What happens when, deep into the screen-dominated 21st century and in the throes of a global pandemic during which everyone is staying home, three friends decide to launch an old-school bookstore?
For Blaes Green, Sarah Jackson and Emily Lilley, it's success. They say their store, Book & Cover, is "outperforming its business plan" -- by a factor of three.
"We know readers," Green says, "and readers are different. Some want the convenience of reading on their phones, and that's fine. But people want to come in and experience what we've built."
Contemporaries at Girls Preparatory School in the mid-to-late 2000s, Green, Jackson and Lilley say they reconnected years later on Bookstagram, "a niche part of the Instagram community," according to Lilley.
The trio initially used The Book & Cover as a Bookstagram account, where they shared titles and reviews with other book lovers on social media.
"We talked about opening a bookstore called Book & Cover," Lilley says, "never thinking it would be a 'thing.'"
The idea stayed afloat into 2020, when the pandemic forced most people to go home and stay put. In October, Jackson recalls, Green had a few Bookstagrammers over to her North Chattanooga home.
"Vaccines weren't on the horizon yet," Jackson says. "The world felt scary, so it was kind of an exercise in mental health to sit around a fire pit and wonder, 'Let's say the world becomes safer again -- what would you do?'"
Lilley doesn't recall who said it first, but she, Jackson and Green all wondered aloud about opening a bookstore in Chattanooga. Lilley adds that the three of them met a couple of weeks later and talked more.
"Sarah had been keeping a Google Doc list of everything we'd want in the store. And she said she knew a perfect space, right around the corner.
"Blaes had to go home," Lilley remembers, "But right there, in the dark of night, Sarah and I walked around the corner."
What they saw, Jackson says, was a 100-year-old bungalow in the heart of North Chattanooga. They decided to move forward, but the next question was -- how?
"You need money to start a business," she says. "This is such a low-margin business that, to be sustainable, able to do programming right off the bat, offer the inventory we wanted and pay employees well -- going into this venture with a bunch of debt service wouldn't work."
Green says their crowdfunding gambit, aided by a couple of initial investors, paid off. The shop owners say they were able to raise their $105,000 startup cost in 60 days.
"We covered our build-out," she says, "and what most surprised me was so many people giving just what they could — five bucks. Twenty bucks.

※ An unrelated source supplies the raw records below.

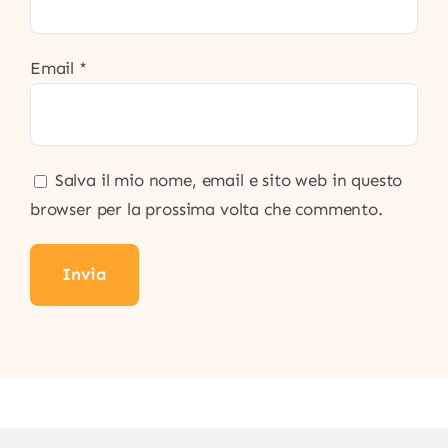
Email
*
Salva il mio nome, email e sito web in questo
browser per la prossima volta che commento.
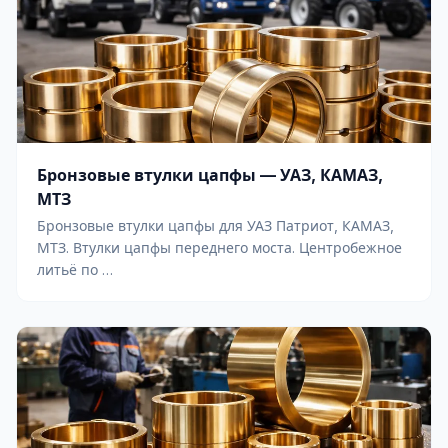
Бронзовые втулки цапфы — УАЗ, КАМАЗ,
МТЗ
Бронзовые втулки цапфы для УАЗ Патриот, КАМАЗ,
МТЗ. Втулки цапфы переднего моста. Центробежное
литьё по …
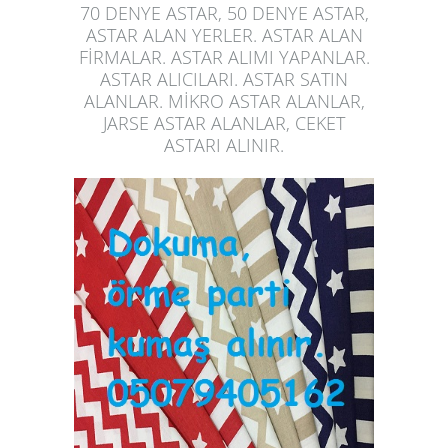
70 DENYE ASTAR, 50 DENYE ASTAR,
ASTAR ALAN YERLER. ASTAR ALAN
FİRMALAR. ASTAR ALIMI YAPANLAR.
ASTAR ALICILARI. ASTAR SATIN
ALANLAR. MİKRO ASTAR ALANLAR,
JARSE ASTAR ALANLAR, CEKET
ASTARI ALINIR.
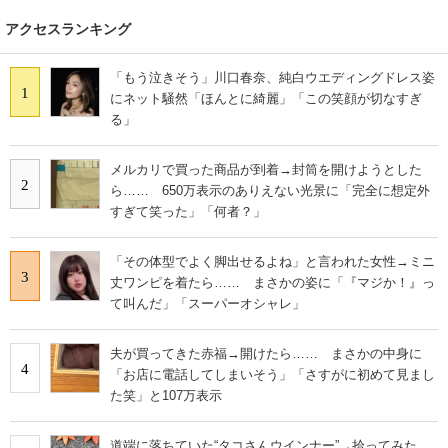
アクセスランキング
「もう泣きそう」川口春奈、純白ウエディングドレス姿
1
にネット騒然「ほんとに綺麗」「この笑顔が切なすぎ
る」
メルカリで買った商品が到着→封筒を開けようとした
2
ら…… 650万表示のありえない光景に「完全に想定外
すぎて笑った」「何者？」
「その体型でよく脚出せるよね」と言われた女性→ミニ
3
丈ワンピを着たら…… まさかの姿に「『マジか！』っ
て叫んだ」「スーパーオシャレ」
夫が買ってきた赤福→開けたら…… まさかの中身に
4
「お店に電話してしまいそう」「さすがに初めて見まし
た笑」と107万表示
道端に落ちていた“タコさんウインナー”→拾ってみた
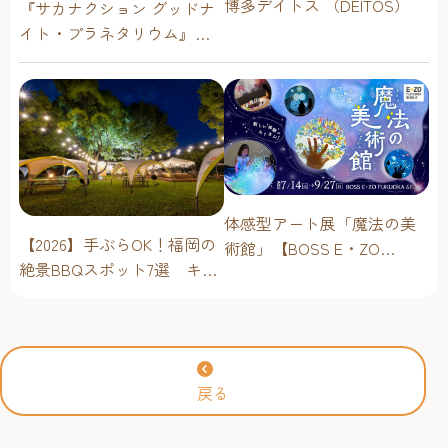
博多デイトス （DEITOS）
『サカナクション グッドナ
イト・プラネタリウム』が
今年も上映決定！【福岡市
科学館 ドームシアター】
2026年
体感型アート展「魔法の美
【2026】手ぶらOK！福岡の
術館」【BOSS E・ZO
絶景BBQスポット7選 キャ
FUKUOKA 6Fイベントホー
ンプ場・海辺・公園で手軽
ル】2026年
に楽しむ
戻る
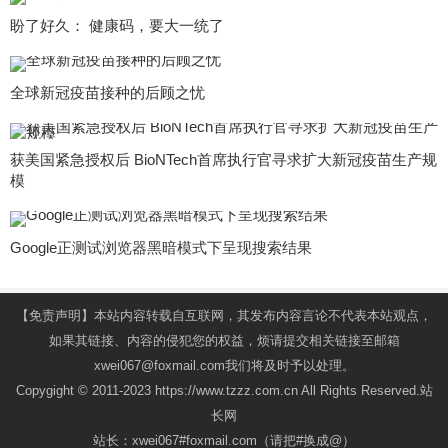
盼了好久： 健康码，要大一统了
全球新冠疫苗接种的后顾之忧
获美国紧急授权后 BioNTech首席执行官寻求扩大新冠疫苗生产规
模
Google正测试浏览器黑暗模式下呈现搜索结果
【免责声明】本站内容转载自互联网，其发布内容言论不代表本站观点，
如果其链接、内容的侵犯您的权益，烦请提交相关链接至邮箱
xwei067@foxmail.com我们将及时予以处理。
Copygight © 2011-2023 https://www.tzzz.com.cn All Rights Reserved.站
长网
站长：xwei067#foxmail.com（请把#换成@）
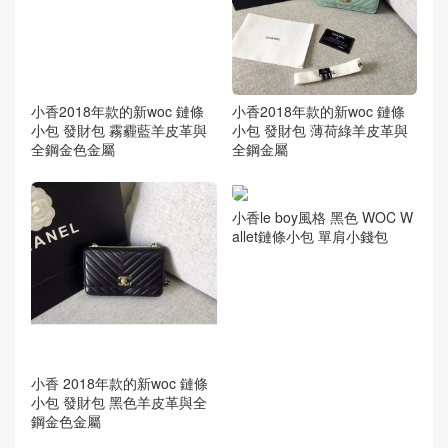
小香2018年款的新woc 鏈條
小香2018年款的新woc 鏈條
小包 發財包 霧霾藍羊皮革與
小包 發財包 薄荷綠羊皮革與
全鋼金色金屬
全鋼金屬
小香le boy風格 黑色 WOC W
allet鏈條小包 單肩小錢包
小香 2018年款的新woc 鏈條
小包 發財包 黑色羊皮革與全
鋼金色金屬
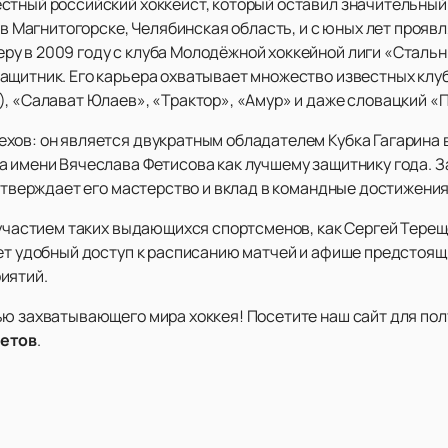
стный российский хоккеист, который оставил значительный
а в Магнитогорске, Челябинская область, и с юных лет проя
у в 2009 году с клуба Молодёжной хоккейной лиги «Стальн
ащитник. Его карьера охватывает множество известных клу
), «Салават Юлаев», «Трактор», «Амур» и даже словацкий «
хов: он является двукратным обладателем Кубка Гагарина в
а имени Вячеслава Фетисова как лучшему защитнику года. З
одтверждает его мастерство и вклад в командные достижения
 участием таких выдающихся спортсменов, как Сергей Терещ
ет удобный доступ к расписанию матчей и афише предстоящи
иятий.
ью захватывающего мира хоккея! Посетите наш сайт для по
етов
.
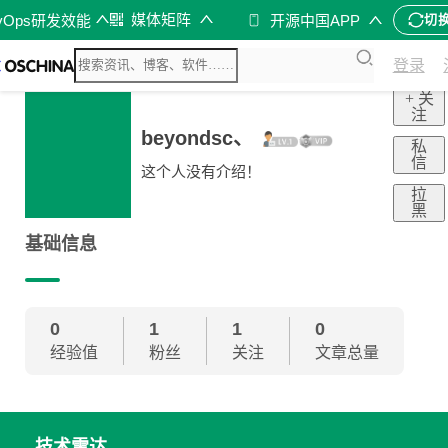
媒体矩阵
vOps研发效能
开源中国APP
切
登录
+ 关
注
beyondsc、
私
信
这个人没有介绍！
拉
黑
基础信息
0
1
1
0
经验值
粉丝
关注
文章总量
技术雷达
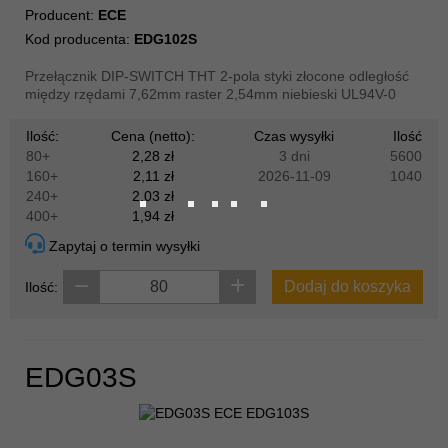
Producent:
ECE
Kod producenta:
EDG102S
Przełącznik DIP-SWITCH THT 2-pola styki złocone odległość
między rzędami 7,62mm raster 2,54mm niebieski UL94V-0
Ilość:
Cena (netto):
Czas wysyłki
Ilość
80+
2,28 zł
3 dni
5600
160+
2,11 zł
2026-11-09
1040
240+
2,03 zł
400+
1,94 zł
Zapytaj o termin wysyłki
Dodaj do koszyka
Ilość:
EDG03S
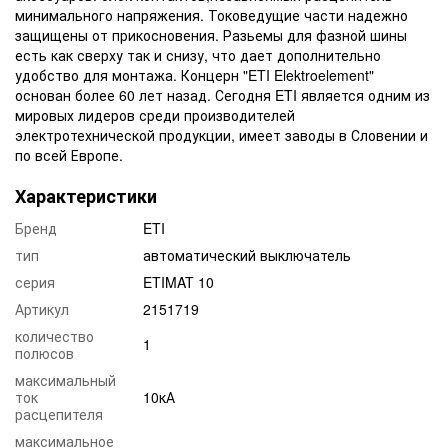
минимального напряжения. Токоведущие части надежно
защищены от прикосновения. Разьемы для фазной шины
есть как сверху так и снизу, что дает дополнительно
удобство для монтажа. Концерн "ETI Elektroelement"
основан более 60 лет назад. Сегодня ETI является одним из
мировых лидеров среди производителей
электротехнической продукции, имеет заводы в Словении и
по всей Европе.
Характеристики
Бренд
ETI
тип
автоматический выключатель
серия
ETIMAT 10
Артикул
2151719
количество
1
полюсов
максимальный
ток
10кА
расцепителя
максимальное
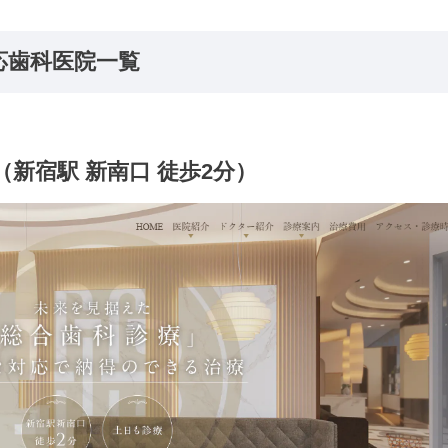
応歯科医院一覧
新宿駅 新南口 徒歩2分）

We could see how excited, how hungry, people were for this."
Green, Jackson and Lilley say they announced -- on their Bookstagram account, of course -- that Book & Cover would open in November 2021.
"By the time we announced," Jackson says, "we had a pretty big community of people who already knew and trusted us with books, reviews and that kind of thing.
"After two years, when peoples' only sense of community was on a screen, they wanted to touch something -- hold a physical copy (of a book)."
Green says she, Lilley and Jackson choose what they stock based on feedback from their Instagram community, considerable independent research -- and books they like.
"(I like) sad books," Green says. "I want to read a book that makes me feel deeply." Lilley says she gravitates toward mysteries and general fiction. And Jackson has coined her own term to describe her favorite genre.
"Romantasy," she says. "Sometimes romance on its own and sometimes fantasy on its own, but often times those two combine."
"'Read books and stay curious' is our motto and kind of a guiding principle for us," Jackson says, "especially in choosing books."
Green says after having felt "so overwhelmed" a year ago, she, Lilley and Jackson have "gotten much more comfortable." Poetry readings are popular, they say, and the store hosts seven different book clubs each month -- for now.
"We're kind of figuring out what (2023) looks like," Green says, "but we've learned how much people enjoy convening and just being in this space."